While scientists know that someone who develops diabetes is more susceptible to a range of other metabolic conditions, not as much is known about the underlying disease mechanism and how it develops over time. The idea behind Dr. Simon’s research is that, by finding patterns in the sequence of various metabolic conditions, one can better understand the underlying mechanism of the diseases and potentially predict the direction it will go in.
This kind of knowledge could open new doors for treatment, as Dr. Simon explains:
“We know that diabetes, hypertension, kidney conditions, and cardiac diseases are all related, yet they’re treated in isolation. Mining electronic health records could change the way we approach care, and create a future where patients can be treated comprehensively.”
Piloting their approach
To demonstrate that the study could in fact be feasible, Dr. Simon conducted a pilot study using the clinical data from CTSI and Mayo Clinic.
The study examined the relationship between statin use and diabetes, and identified risk and protective factors previously not clearly defined.
The results suggested that people with multiple at-risk traits associated with diabetes differ in terms of how susceptible they are to related disorders, and how they respond to the treatments used to treat co-existing conditions. Findings were published by the American Medical Informatics Association.
While these findings are preliminary and have yet to be validated, they shed light on the kinds of insights that could be uncovered by better understanding the trajectory of diabetes.
Securing federal funding
Dr. Simon leveraged this study along with the data supplied by CTSI and Mayo Clinic for an even bigger win: An R01 from NIH. The award will provide $250,000 annually for four years.
For this project, Dr. Simon and team will stitch results from the two clinical datasets together. This will allow them to analyze the data as a whole, reconstruct the progression patterns of metabolic diseases, refine their methodology, and validate their findings.
“The data supplied by CTSI enabled us to get a million-dollar R01 grant,” says Dr. Simon. “One of the most significant aspects of our grant proposal is the way we’re combining the two datasets to get a holistic look at the progression of diabetes, and validate what we find. If there are true patterns about the way disease develops and how people respond to treatments, we’d expect to see that on both sides.”

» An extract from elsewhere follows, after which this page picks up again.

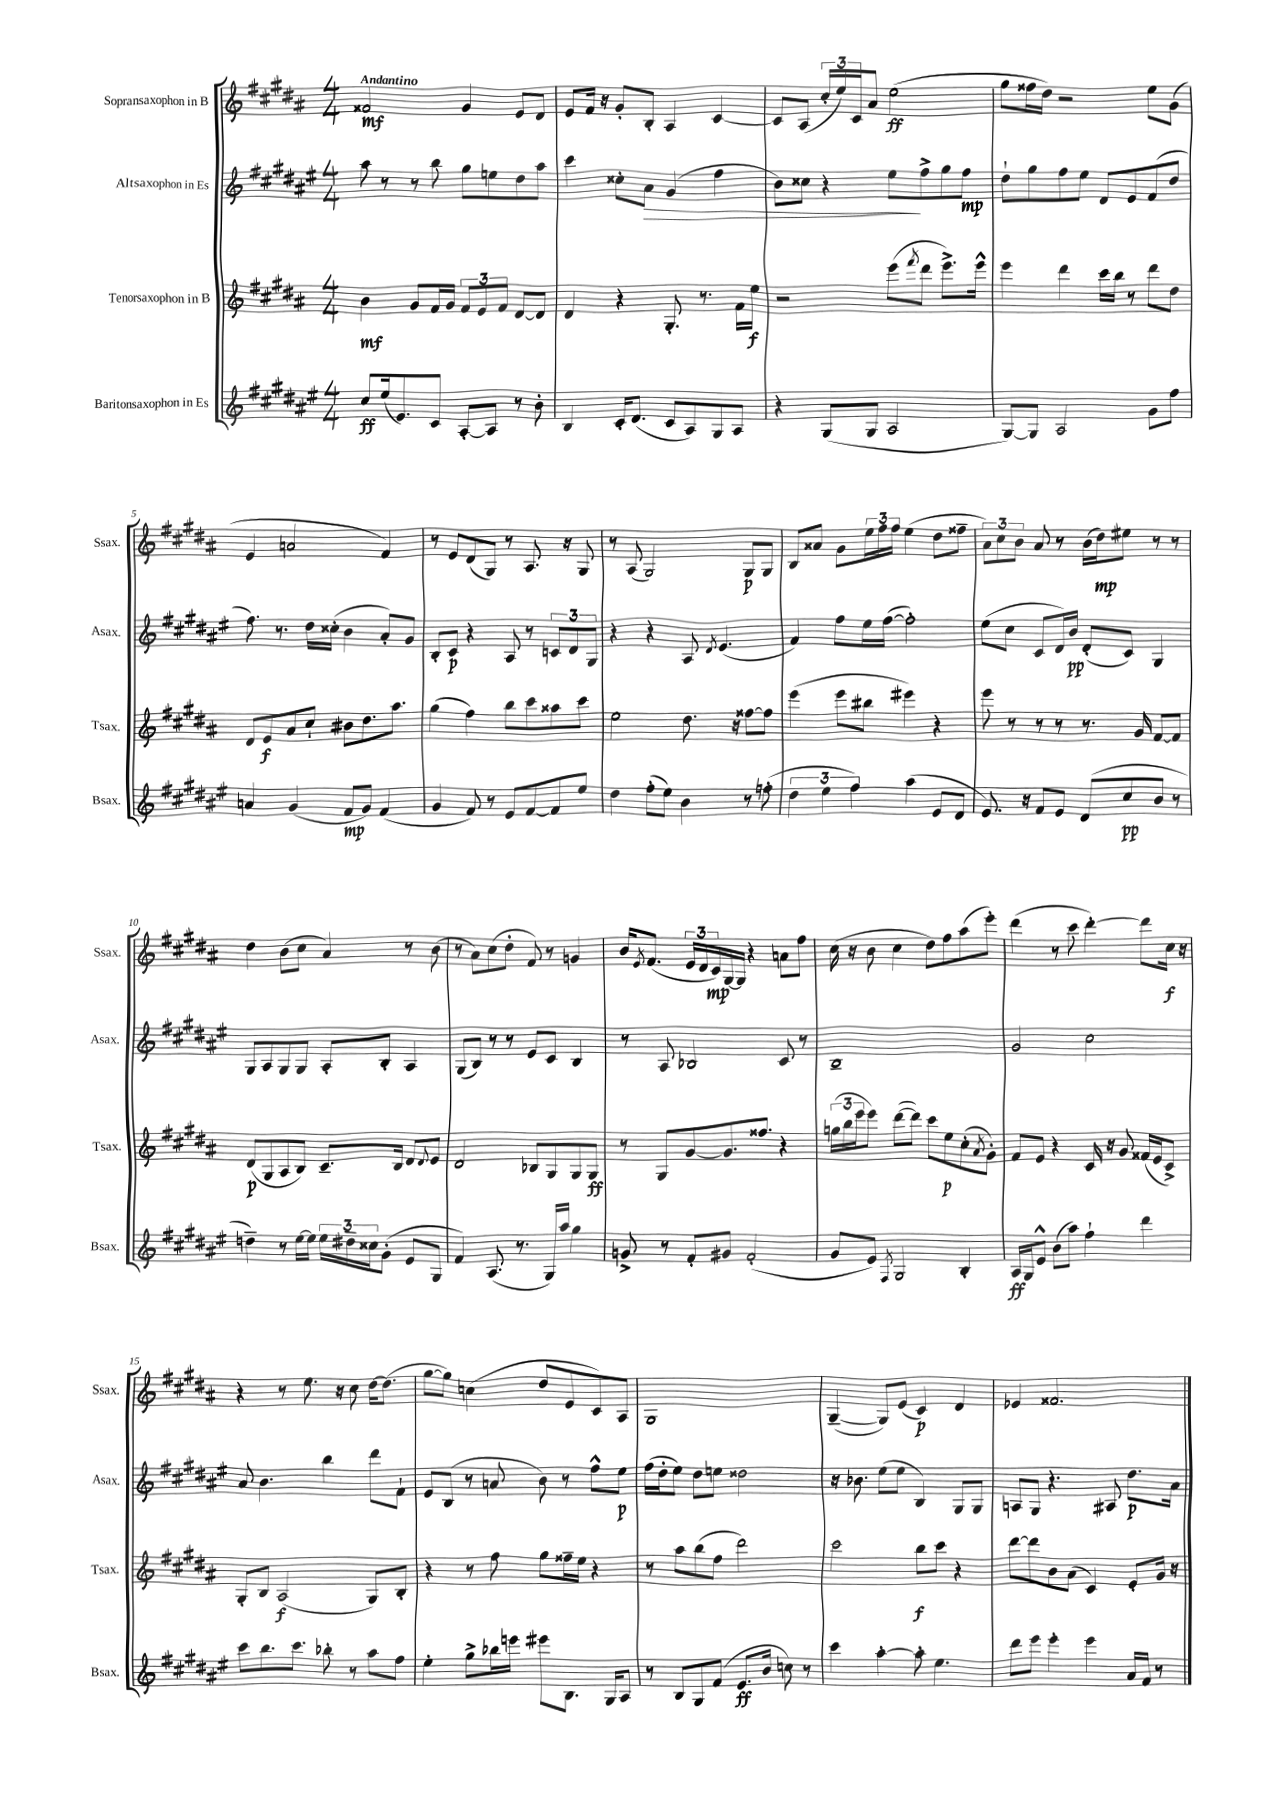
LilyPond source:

The large volume of the Fairview dataset set enables Dr. Simon and team to validate findings from a statistical perspective, while the Mayo data’s long follow-up times allows them to validate findings from a clinical perspective. They’ll use the Fairview clinical data to closely examine individual sections of the progression, while the Mayo clinical data will act as the scaffolding for reconstructing the progression patterns and viewing the two datasets together.
A multi-site collaboration
The melding of the University of Minnesota and Mayo Clinic goes beyond the electronic health records used for the research. Dr. Simon’s R01 team pulls knowledge from both institutions and from various areas of expertise.
Collaborator Dr. Kevin Peterson has experience stitching datasets together and with diabetes specifically, while Dr. Michael Steinbach from the University’s Department of Computer Science and Engineering handles the data mining aspect of the project.
The team’s clinical knowledge comes from two Mayo Clinic physicians: M. Regina Castro, MD, an endocrinologist provides the team with diabetes expertise, and Pedro Caraballo, MD, a leader in clinical decision support helps ensure findings can be actionable from that perspective.
And of course, there’s Dr. Simon, who leads the informatics aspect of the research. This particular project is in the early stages, but to Dr. Simon, the future of using electronic health records for this kind of research is bright:
“By harnessing the power of computers, we can understand the underlying patterns of disease, and support physicians so medicine isn’t limited to what a human can remember."